Barrelhouse Reviews: Posthuman, by Risa Denenberg
Review by Lauren Davis
Floating Bridge Press / Fall, 2020 / 48 pp
Posthuman, the finalist for the 2020 Floating Bridge Press Chapbook Award, is a sonnet cycle of eighteen poems. For every three pages of sonnets, there is a new page filled with white space and fragments of the first lines and phrases from the succeeding poems. These fragments coil down the page. Visually, book designer Michael Schmeltzer creates the effect of climbing a spine. And just as with vertebrae, Risa Denenberg links each sonnet to the next by its own ligaments—or rather, vocabulary and imagery. These connections are natural. They are the work of a poet that is as aware of the body as she is of a body of poetry.
I’ve always admired the way Sylvia Plath sets a tone with just a table of contents. Scanning her titles in the restored edition of Ariel, I already feel heavy. Her word choices are painstakingly plucked from the shadow self. I know where I am being taken, and I go willingly. “Barren.” “Secret.” “Death.” “Dead.” “Daddy.”
Denenberg’s Posthuman creates the same effect. The vocabulary in the table of contents is swollen with grief. “Perish.” “Drowning.” “Death.” “Nothing.” “Mother.” Where Plath looked to the father, Denenberg directs us to Mother Earth, the landscapes of our lives, the hungers we fill and leave unfulfilled. And let us not forget the bees. Denenberg closes her first poem with, “The bees / were pleased that no one stole their combs.” Plath ends Ariel with, “The bees are flying. They taste the spring.” In each poem, we hear hope, or perhaps strength.
I only bring a giant like Plath into this review because the comparison is specific, not general. Denenberg is not Plath. She is not channeling Plath. Denenberg is channeling Denenberg, a poet of warning, of universal grief. But clearly both poets have tapped a collective consciousness where certain images preside. They have brought them to us because in them we find healing, hard truths, light.
The profane and the profound live in these sonnets. Denenberg asks us to consider the “wandering Jew,” “a chaste kiss,” and later “Pabst Blue Ribbon and Twinkies,” “our homes with shit.” She redirects our gaze to what we are, what we are becoming—a world where “the clouds know there is no heaven.”
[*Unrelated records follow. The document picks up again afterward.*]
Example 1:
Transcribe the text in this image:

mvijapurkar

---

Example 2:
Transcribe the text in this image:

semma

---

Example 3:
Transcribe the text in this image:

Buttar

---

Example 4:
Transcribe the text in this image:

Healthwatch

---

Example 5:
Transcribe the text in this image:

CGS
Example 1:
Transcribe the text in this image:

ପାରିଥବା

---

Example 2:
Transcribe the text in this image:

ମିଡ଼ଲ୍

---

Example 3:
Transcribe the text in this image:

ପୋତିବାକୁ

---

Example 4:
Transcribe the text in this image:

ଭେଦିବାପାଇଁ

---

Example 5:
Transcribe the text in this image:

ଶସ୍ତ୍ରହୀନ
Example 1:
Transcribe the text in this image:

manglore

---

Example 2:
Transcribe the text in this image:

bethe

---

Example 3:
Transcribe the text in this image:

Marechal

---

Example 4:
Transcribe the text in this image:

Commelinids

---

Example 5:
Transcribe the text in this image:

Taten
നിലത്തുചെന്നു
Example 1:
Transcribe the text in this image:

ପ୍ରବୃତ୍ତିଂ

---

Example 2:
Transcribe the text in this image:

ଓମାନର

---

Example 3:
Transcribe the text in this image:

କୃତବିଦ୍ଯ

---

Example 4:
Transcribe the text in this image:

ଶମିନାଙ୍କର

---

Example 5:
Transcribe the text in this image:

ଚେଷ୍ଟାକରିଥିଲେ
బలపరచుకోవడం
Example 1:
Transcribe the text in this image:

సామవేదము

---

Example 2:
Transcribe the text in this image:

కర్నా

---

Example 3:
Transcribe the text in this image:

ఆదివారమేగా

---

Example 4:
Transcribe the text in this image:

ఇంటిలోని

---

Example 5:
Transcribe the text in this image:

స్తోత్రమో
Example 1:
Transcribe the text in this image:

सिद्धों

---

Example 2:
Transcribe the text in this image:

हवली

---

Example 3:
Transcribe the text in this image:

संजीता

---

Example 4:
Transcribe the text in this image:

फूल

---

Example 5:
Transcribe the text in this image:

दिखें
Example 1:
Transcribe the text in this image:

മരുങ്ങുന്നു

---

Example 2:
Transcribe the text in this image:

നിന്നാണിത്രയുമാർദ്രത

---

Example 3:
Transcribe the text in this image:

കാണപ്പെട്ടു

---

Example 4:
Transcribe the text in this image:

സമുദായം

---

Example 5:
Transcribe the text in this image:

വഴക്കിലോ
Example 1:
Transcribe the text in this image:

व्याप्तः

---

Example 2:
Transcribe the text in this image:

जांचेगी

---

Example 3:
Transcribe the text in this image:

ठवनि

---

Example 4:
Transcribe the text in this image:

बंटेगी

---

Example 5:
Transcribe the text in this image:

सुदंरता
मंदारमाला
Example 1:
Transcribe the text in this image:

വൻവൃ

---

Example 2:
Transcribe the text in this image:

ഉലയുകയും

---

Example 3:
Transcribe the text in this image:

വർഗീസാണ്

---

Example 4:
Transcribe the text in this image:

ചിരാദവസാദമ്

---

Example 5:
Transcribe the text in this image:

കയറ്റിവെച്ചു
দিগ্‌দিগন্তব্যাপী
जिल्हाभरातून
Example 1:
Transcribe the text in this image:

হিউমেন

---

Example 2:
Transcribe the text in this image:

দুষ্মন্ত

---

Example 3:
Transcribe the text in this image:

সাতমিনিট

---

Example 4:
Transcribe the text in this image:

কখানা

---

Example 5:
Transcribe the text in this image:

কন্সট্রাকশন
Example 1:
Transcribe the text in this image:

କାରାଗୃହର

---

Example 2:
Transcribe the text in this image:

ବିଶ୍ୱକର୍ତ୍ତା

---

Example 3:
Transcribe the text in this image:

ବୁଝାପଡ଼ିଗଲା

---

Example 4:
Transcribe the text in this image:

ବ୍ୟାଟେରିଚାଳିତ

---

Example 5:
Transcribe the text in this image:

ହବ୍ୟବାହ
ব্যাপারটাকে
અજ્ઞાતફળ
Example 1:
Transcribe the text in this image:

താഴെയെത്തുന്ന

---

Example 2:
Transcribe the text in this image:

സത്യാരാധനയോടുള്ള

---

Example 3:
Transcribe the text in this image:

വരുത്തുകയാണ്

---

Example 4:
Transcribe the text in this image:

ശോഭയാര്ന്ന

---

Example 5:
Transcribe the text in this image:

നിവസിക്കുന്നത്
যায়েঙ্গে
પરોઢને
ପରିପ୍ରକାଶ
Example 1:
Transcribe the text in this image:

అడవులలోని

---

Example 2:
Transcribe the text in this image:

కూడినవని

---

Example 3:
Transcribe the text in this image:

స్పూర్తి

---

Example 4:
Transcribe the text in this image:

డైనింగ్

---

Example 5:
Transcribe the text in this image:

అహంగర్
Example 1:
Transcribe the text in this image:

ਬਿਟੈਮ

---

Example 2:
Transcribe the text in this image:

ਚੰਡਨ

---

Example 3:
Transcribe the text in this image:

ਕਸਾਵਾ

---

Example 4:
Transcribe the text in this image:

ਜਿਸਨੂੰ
Throughout Posthuman, the speaker moves between the singular “I” and the universal “we.” Every page contains candor. Even as the reader is outside looking in, the door is wide open. For example, when Denenberg writes of a love for a pet cat—“Everything I know of love I learned from Tyg”—this emotional truth delivers as easily as a fact. “I still want a chaste kiss now and then,” a last line of a poem reads, reminding us of our own calm desires.
Not everything here is straightforward, though. Denenberg’s relaxed use of form is a type of subversion. These are not your mother’s sonnets. Yes, there are fourteen lines in each. Yes, the poems often contain a volta. But if a volta exists, it falls where it wants—the ninth line, or wherever else it feels at home. Denenberg has woven together centuries, tangling time periods. The antiquated meeting the modern mirrors how our impact here on earth is not so easily erased. What we do now does not go away. “Time is late to prepare for our common fates,” she writes. Our fingerprints permanently stain the planet.
Denenberg tells us her grandson taught her the word “posthuman.” What does a posthuman world look like? In the article “What would happen to earth if humans went extinct?” Live Science contributor Emma Bryce explores this question, writing:
…that idea has been especially pertinent, as the global COVID-19 pandemic has kept people inside, and emboldened animals to return to our quieter urban environments—giving us a sense of what life might look like if we retreated further into the background...The planet might eventually become lusher and more diverse—but we can't dismiss the effects of climate change, arguably humanity's most indelible impact on the planet...[U]ltimately, despite climate extremes and the immense losses they can incur, “nature always finds a way,” [author and journalist Alan] Weisman said.
After Denenberg tells us where she has heard “posthuman,” in the next line she mourns “the loss of Mother Earth.” Humans—with our hands and eyes on scholarship, mortality, wealth—have wasted the land. It is not by mistake, then, that Denenberg has dedicated this book to Mother Earth herself.
Posthuman is a celebration of the feminine, of the matriarch. At the same time, it is a book that is, unfortunately, both a warning and a prophecy. The cracks are showing. As Denenberg reminds us, nothing is permanent. In so doing, she reminds us of the value in each breath, each blade of grass, the “last lover’s face.” “Go ahead,” Denenberg writes. “Name one thing worth living for.” May we always rise to this challenge.
Lauren Davis is the author of Home Beneath the Church (Fernwood Press, forthcoming), and the chapbooks Each Wild Thing’s Consent (Poetry Wolf Press, 2018), and The Missing Ones (Winter texts, forthcoming). She holds an MFA from the Bennington College Writing Seminars, and she teaches at The Writers’ Workshoppe and Imprint Books.